Paper dragons, two wives and days of commanding troops to do your bidding, such sweet days ruined by war and progression. From bright colours to grey concrete walls. What a sad progression. And the Emperor is no longer doing the commanding.
The Last Emperor follows events based on Emperor Pu Yi’s life, from birth to death. It typically switches between the past and present (film present, this stuff ain’t happening today. Come on!) to paint a stark contrast in atmosphere. Soft hues of the past switch to the cold grey bitterness of the prison Pu Yi has ended up in, and it keeps interest going as you await for the Emperor to fall into this grim situation. It starts with China turning into a Republic, and things keep getting worse from there. It’s a well crafted tale, with gorgeous locations and a real sense of witnessing the Emperor’s life. Even if you feel you’ve lived it as the film runs just short of being four hours long.

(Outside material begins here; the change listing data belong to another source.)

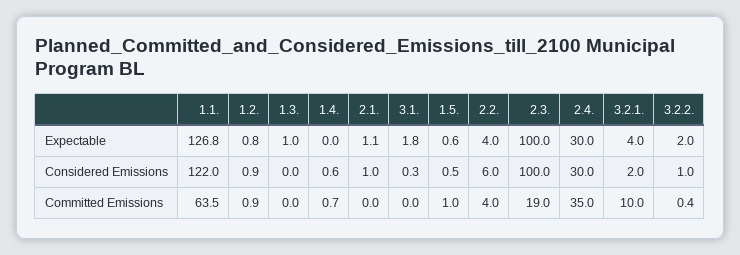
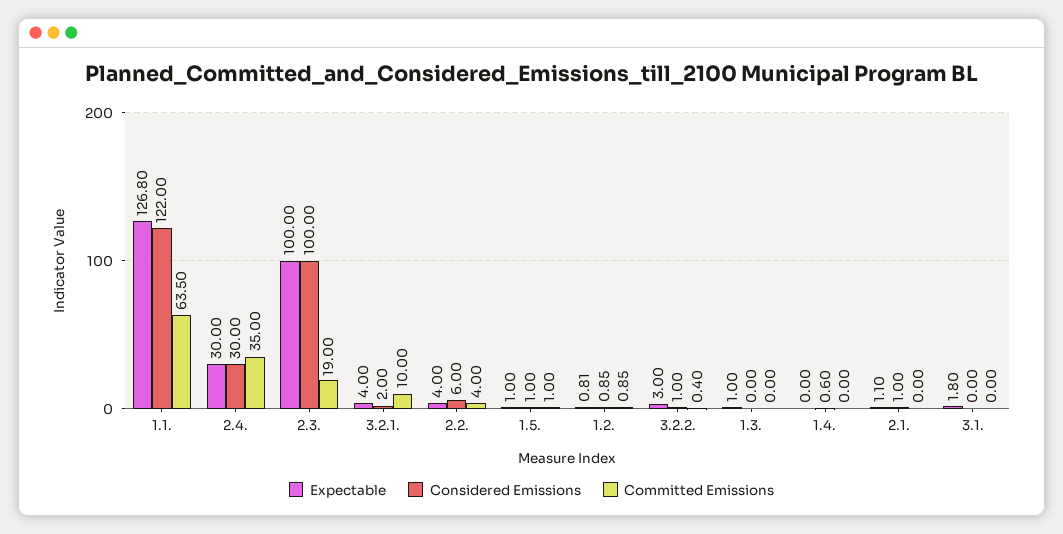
  {
    "Expectable": {
      "1.1.": 126.8,
      "1.2.": 0.81,
      "1.3.": 1,
      "1.4.": 0,
      "2.1.": 1.1,
      "3.1.": 1.8,
-     "1.5.": 0.6,
+     "1.5.": 1,
      "2.2.": 4,
      "2.3.": 100,
      "2.4.": 30,
      "3.2.1.": 4,
-     "3.2.2.": 2
+     "3.2.2.": 3
    },
    "Considered Emissions": {
      "1.1.": 122,
      "1.2.": 0.85,
      "1.3.": 0,
      "1.4.": 0.6,
      "2.1.": 1,
-     "3.1.": 0.3,
+     "3.1.": 0,
-     "1.5.": 0.5,
+     "1.5.": 1,
      "2.2.": 6,
      "2.3.": 100,
      "2.4.": 30,
      "3.2.1.": 2,
      "3.2.2.": 1
    },
    "Committed Emissions": {
      "1.1.": 63.5,
      "1.2.": 0.85,
      "1.3.": 0,
-     "1.4.": 0.7,
+     "1.4.": 0,
      "2.1.": 0,
      "3.1.": 0,
      "1.5.": 1,
      "2.2.": 4,
      "2.3.": 19,
      "2.4.": 35,
      "3.2.1.": 10,
      "3.2.2.": 0.4
    }
  }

There are a lot of scenes which could be culled to make a leaner history lesson, but this is the full self-indulgent tale that features everything, even the Emperor using a toilet. No privacy here! It manages to draw you in, even when some of the voice acting pulls you back out when they make the most minor scenes a comic delight. Thankfully there are more scenes with the awesome British teacher on a bicycle than stodgy acting.
The Last Emperor may take you on the full course tour of Pu Yi’s life, but it’s one which captures an era of prosperity and paper dragons before things turned sour. It’s unfortunate to be leading in a time of great change.